PROVIDED MATERIAL:
####
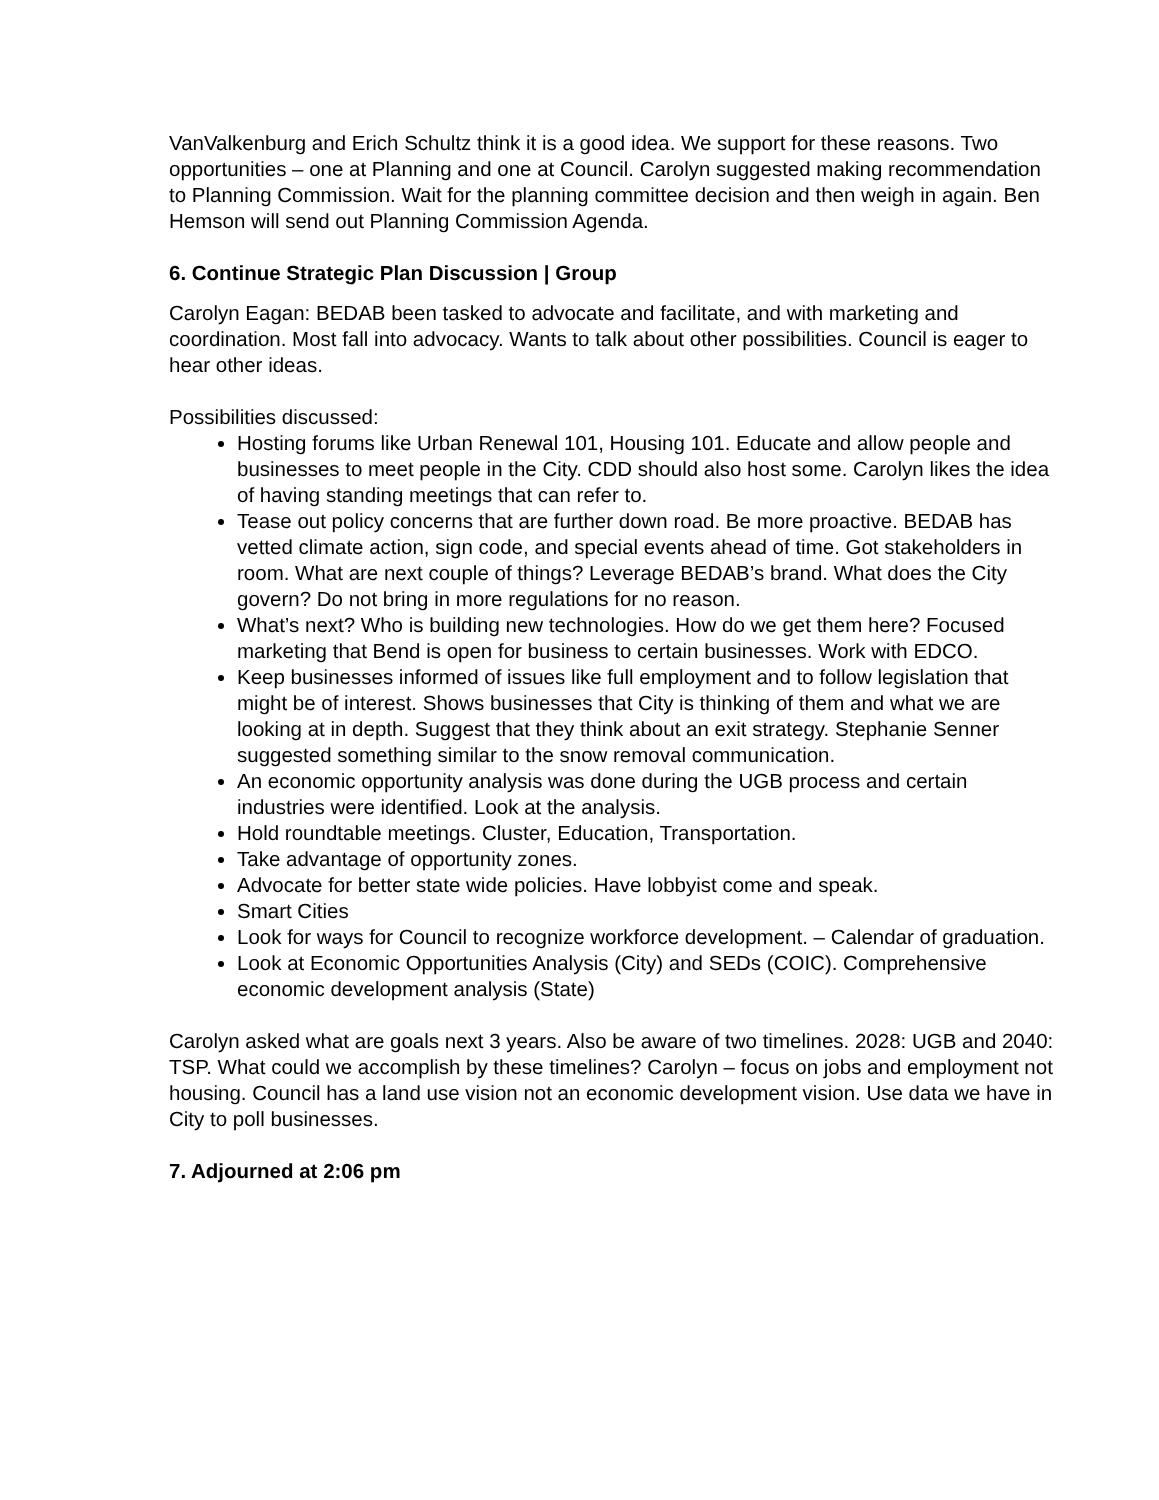VanValkenburg and Erich Schultz think it is a good idea. We support for these reasons. Two opportunities – one at Planning and one at Council. Carolyn suggested making recommendation to Planning Commission. Wait for the planning committee decision and then weigh in again. Ben Hemson will send out Planning Commission Agenda.
6. Continue Strategic Plan Discussion | Group
Carolyn Eagan: BEDAB been tasked to advocate and facilitate, and with marketing and coordination. Most fall into advocacy. Wants to talk about other possibilities. Council is eager to hear other ideas.
Possibilities discussed:
Hosting forums like Urban Renewal 101, Housing 101. Educate and allow people and businesses to meet people in the City. CDD should also host some. Carolyn likes the idea of having standing meetings that can refer to.
Tease out policy concerns that are further down road. Be more proactive. BEDAB has vetted climate action, sign code, and special events ahead of time. Got stakeholders in room. What are next couple of things? Leverage BEDAB’s brand. What does the City govern? Do not bring in more regulations for no reason.
What’s next? Who is building new technologies. How do we get them here? Focused marketing that Bend is open for business to certain businesses. Work with EDCO.
Keep businesses informed of issues like full employment and to follow legislation that might be of interest. Shows businesses that City is thinking of them and what we are looking at in depth. Suggest that they think about an exit strategy. Stephanie Senner suggested something similar to the snow removal communication.
An economic opportunity analysis was done during the UGB process and certain industries were identified. Look at the analysis.
Hold roundtable meetings. Cluster, Education, Transportation.
Take advantage of opportunity zones.
Advocate for better state wide policies. Have lobbyist come and speak.
Smart Cities
Look for ways for Council to recognize workforce development. – Calendar of graduation.
Look at Economic Opportunities Analysis (City) and SEDs (COIC). Comprehensive economic development analysis (State)
Carolyn asked what are goals next 3 years. Also be aware of two timelines. 2028: UGB and 2040: TSP. What could we accomplish by these timelines? Carolyn – focus on jobs and employment not housing. Council has a land use vision not an economic development vision. Use data we have in City to poll businesses.
7. Adjourned at 2:06 pm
####
From the data, collect all lines where the string "analysis" appears.

An economic opportunity analysis was done during the UGB process and certain industries were identified. Look at the analysis.
Look at Economic Opportunities Analysis (City) and SEDs (COIC). Comprehensive economic development analysis (State)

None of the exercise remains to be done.